Reading has always been a part of Dale Pillow’s life, she said. “I grew up in a family where everyone is a reader. I mean, voracious readers. My mother is 90 years old, and she is reading two and three books at a time. I have something in my car so that if I get stopped at the railroad tracks, I can read it,” Pillow said. Pillow moved to Pearland in 1980. Her love of reading led her to get involved in the community a few years later and help the illiterate. More than 30 years after she helped form the Adult Reading Center, Pillow retired in March. “My hope is that it continues to grow and continues to be able to offer the services that we offer to the community and keep that community support going, which I have every confidence that it will,” Pillow said.

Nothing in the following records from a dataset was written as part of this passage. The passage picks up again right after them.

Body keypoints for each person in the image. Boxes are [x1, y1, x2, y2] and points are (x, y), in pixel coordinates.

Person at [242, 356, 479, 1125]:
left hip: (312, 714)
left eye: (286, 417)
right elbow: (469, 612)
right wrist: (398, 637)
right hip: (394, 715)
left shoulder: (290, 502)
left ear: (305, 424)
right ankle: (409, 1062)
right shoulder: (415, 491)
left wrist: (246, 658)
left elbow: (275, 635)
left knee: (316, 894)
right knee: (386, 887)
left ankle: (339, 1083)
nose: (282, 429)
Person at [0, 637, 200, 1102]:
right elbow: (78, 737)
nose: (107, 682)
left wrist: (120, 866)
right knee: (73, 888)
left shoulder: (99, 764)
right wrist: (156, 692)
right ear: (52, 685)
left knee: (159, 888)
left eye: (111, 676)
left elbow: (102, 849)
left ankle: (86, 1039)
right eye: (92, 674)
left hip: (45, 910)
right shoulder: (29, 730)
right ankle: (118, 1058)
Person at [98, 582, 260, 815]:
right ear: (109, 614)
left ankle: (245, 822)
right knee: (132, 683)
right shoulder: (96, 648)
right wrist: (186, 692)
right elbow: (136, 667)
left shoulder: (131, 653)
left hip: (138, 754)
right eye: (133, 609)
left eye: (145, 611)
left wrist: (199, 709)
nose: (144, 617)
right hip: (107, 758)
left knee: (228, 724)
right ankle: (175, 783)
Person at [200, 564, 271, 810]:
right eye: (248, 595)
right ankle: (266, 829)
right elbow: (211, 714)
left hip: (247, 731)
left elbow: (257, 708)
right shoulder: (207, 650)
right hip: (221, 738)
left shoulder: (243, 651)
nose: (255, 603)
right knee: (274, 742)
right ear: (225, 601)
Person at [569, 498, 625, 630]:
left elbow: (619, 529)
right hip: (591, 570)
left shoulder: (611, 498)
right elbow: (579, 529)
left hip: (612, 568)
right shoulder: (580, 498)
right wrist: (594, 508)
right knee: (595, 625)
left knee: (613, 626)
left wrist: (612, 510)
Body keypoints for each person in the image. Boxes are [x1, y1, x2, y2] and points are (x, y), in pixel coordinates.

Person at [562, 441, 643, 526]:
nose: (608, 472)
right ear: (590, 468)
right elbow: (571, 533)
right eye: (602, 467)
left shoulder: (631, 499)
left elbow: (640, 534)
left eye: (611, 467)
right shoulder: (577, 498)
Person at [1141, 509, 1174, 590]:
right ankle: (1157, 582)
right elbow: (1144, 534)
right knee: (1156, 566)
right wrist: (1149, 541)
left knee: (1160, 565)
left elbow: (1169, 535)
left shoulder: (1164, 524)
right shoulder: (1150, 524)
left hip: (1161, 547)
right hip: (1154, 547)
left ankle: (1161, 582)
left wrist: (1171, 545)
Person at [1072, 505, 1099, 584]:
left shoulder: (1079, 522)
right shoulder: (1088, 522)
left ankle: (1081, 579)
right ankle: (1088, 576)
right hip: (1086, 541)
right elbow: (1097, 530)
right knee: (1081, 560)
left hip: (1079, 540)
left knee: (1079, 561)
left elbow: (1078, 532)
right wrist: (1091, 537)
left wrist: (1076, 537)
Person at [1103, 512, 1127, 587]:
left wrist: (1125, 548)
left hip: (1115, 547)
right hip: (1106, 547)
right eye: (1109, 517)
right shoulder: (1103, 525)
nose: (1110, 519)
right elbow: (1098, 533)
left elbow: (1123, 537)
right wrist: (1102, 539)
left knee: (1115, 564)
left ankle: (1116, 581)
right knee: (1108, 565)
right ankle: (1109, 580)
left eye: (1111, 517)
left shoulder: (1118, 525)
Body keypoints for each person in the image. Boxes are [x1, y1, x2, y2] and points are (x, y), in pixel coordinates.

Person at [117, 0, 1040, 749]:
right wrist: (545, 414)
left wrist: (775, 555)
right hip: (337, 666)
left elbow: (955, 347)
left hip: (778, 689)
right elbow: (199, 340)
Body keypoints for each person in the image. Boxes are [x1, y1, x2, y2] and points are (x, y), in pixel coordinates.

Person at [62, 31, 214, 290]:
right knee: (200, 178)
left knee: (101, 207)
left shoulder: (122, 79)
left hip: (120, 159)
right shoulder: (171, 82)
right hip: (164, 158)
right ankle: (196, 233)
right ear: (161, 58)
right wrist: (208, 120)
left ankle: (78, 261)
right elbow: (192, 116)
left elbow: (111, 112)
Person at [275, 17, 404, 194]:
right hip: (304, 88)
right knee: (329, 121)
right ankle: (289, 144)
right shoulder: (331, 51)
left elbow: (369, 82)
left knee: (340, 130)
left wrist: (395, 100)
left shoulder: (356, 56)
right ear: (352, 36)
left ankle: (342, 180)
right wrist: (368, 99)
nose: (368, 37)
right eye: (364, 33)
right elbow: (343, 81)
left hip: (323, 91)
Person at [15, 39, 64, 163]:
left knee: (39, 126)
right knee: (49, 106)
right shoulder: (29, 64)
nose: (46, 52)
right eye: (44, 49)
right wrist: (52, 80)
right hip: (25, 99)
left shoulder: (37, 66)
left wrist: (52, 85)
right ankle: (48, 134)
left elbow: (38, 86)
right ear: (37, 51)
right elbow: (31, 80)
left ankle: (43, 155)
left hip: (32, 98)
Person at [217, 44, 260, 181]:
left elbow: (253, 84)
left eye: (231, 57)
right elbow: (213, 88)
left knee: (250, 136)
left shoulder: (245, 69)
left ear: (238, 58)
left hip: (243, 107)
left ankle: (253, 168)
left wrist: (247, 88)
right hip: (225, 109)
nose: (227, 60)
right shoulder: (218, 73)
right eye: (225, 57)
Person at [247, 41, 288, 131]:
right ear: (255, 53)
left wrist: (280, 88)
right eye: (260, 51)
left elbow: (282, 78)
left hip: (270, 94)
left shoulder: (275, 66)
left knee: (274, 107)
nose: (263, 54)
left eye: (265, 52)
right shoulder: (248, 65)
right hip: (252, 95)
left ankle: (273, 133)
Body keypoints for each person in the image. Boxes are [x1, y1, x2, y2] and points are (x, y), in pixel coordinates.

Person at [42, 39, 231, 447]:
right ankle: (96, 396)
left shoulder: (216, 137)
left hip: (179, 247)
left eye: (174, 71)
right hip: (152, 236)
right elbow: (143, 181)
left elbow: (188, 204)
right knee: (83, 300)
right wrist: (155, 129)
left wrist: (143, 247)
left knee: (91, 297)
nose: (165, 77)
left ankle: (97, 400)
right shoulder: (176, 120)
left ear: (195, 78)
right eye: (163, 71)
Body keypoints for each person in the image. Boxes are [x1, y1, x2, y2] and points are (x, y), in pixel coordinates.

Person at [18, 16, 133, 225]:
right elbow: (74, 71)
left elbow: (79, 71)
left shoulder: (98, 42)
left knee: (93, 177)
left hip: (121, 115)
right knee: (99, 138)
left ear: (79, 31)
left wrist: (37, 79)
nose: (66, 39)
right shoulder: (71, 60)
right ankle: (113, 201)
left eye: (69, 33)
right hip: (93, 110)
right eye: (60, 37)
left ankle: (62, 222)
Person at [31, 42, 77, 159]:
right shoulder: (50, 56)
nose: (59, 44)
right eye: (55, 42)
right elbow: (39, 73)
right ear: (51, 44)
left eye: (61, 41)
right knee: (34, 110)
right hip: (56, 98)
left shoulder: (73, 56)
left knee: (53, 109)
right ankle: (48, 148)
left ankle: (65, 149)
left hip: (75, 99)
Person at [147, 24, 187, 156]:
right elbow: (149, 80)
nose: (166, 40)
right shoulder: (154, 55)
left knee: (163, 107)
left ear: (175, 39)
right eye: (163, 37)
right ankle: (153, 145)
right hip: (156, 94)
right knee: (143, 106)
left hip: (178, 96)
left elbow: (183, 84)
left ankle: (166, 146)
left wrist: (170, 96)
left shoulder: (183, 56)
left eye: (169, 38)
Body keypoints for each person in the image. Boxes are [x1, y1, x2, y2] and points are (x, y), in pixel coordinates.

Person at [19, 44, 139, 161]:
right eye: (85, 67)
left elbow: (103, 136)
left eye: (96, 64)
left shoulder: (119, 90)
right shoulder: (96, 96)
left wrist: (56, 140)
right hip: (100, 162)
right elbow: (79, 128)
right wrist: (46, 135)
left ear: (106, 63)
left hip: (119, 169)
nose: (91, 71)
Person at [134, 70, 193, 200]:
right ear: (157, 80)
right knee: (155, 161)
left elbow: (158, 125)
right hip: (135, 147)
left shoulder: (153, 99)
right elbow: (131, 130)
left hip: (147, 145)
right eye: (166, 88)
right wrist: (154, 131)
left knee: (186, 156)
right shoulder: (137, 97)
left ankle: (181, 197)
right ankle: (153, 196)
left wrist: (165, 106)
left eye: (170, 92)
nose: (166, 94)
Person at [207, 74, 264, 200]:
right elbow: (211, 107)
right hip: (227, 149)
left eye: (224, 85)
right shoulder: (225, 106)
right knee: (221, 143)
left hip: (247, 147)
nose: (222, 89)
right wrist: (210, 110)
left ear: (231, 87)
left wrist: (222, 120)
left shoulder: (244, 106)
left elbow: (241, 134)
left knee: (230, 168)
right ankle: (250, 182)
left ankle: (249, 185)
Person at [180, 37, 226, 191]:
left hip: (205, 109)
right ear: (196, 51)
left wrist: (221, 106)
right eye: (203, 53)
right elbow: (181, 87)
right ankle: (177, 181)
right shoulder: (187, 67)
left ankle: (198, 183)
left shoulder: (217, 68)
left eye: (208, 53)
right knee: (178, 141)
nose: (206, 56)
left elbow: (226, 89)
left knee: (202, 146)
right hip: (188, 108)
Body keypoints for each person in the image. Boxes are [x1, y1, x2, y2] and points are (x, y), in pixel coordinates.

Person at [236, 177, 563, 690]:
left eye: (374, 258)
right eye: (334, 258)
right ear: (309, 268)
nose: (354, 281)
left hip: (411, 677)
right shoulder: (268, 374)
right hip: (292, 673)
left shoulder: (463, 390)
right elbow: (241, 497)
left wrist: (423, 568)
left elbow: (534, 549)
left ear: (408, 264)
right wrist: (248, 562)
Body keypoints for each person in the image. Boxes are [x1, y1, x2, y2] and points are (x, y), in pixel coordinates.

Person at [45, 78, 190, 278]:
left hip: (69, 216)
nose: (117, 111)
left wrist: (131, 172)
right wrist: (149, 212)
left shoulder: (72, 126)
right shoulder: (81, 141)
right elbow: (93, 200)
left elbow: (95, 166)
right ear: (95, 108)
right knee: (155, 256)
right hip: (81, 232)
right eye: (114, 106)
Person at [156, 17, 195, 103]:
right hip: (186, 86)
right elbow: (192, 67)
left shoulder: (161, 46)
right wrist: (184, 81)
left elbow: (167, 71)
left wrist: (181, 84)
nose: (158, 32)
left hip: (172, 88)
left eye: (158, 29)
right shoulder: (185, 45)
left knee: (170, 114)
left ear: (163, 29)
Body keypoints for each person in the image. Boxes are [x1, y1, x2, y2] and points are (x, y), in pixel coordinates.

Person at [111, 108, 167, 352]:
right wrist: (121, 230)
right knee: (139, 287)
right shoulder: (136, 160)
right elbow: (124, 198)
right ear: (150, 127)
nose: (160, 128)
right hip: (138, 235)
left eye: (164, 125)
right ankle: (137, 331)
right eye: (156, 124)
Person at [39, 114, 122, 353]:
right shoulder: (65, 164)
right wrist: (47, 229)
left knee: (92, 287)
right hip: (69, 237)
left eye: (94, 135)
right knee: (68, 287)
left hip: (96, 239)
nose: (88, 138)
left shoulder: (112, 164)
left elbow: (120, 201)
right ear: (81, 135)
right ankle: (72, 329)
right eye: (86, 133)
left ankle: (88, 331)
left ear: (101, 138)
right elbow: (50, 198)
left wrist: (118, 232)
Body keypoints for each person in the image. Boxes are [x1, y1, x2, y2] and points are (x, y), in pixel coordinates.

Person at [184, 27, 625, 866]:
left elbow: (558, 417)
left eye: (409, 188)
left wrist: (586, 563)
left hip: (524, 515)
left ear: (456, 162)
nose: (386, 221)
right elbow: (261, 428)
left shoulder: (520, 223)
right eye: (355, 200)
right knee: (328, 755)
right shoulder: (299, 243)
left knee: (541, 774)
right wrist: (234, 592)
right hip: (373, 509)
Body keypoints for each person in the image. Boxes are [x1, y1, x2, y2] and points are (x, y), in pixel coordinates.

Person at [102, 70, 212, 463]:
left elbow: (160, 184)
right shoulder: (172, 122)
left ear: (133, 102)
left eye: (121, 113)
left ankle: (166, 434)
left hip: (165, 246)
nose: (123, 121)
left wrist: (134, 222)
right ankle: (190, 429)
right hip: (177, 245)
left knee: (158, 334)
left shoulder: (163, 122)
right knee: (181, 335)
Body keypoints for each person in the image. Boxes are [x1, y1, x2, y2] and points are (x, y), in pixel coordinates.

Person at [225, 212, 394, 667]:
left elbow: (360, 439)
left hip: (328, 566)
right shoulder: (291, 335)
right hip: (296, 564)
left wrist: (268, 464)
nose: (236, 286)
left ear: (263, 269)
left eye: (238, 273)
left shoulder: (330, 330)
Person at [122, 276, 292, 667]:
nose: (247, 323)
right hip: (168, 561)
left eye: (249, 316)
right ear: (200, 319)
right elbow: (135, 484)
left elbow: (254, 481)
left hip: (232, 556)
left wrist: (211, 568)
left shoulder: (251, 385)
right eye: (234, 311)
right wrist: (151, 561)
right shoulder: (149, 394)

What started as a volunteer-based organization now boasts 16 paid employees and serves close to 600 students. “I’m proud that we have had that steady growth to get us where we are today,” Pillow said. The center’s growth is one of the biggest changes over the years, Pillow said. “We couldn’t serve more than 50 people at a time,” Pillow said. Originally, Pillow’s goal for every student was to either earn a degree or to find a job. However, some students wanted to learn English so that they could communicate with their child’s teachers. “What I had to come to realize is that every student has their own idea of what success is and their own goals,” Pillow said. According to Pillow, the Adult Reading Center’s goal is to help foster these objectives and help students achieve them in a realistic and achievable way. “That’s the kind of thing we are trying to do—encouraging students to reach their full potential,” Pillow said. “Whatever your long-term goal is, we are here to help you with those short-term goals.”

Funding the mission

Pillow served on the board of the directors for the reading center from 1987 to 2001, when she then became the CEO for the center. As with many nonprofits, financing the center is one of the biggest challenges the Adult Reading Center faces, Pillow said. One of her primary jobs during her leadership was writing the grants for the center. “It’s always funding because we are a nonprofit. I’ve gotten so good at asking for money,” Pillow said. In addition to grants, the organization also hosts fundraising events like its annual Red Hat Luncheon. “We really try to think of our funding areas as very diverse and try to keep it that way,” she said. As a result of her grant writing, Pillow was able to upgrade the computers in the Adult Reading Center. “One of the things that I will tell [grant writers] is that if you can’t tell the story well enough for someone to fund you, then that’s on you,” Pillow said.

Next chapter

Before Pillow was involved with the Adult Reading Center, she was a legal assistant. Her boss encouraged her to leave the profession and follow her passion: adult literacy. “The judge—who I was working for 13 years—said, ‘This is where your heart is. This is where you should be,’” she said. While Pillow said she is looking forward to reading and relaxing more in retirement, as well as spending time with her two grandchildren, she is still planning on being involved in her community after she moves to the Hill Country to be close to her family. “I will probably do a lot of reading and maybe do some grant writing. I’ll find things to do,” she said.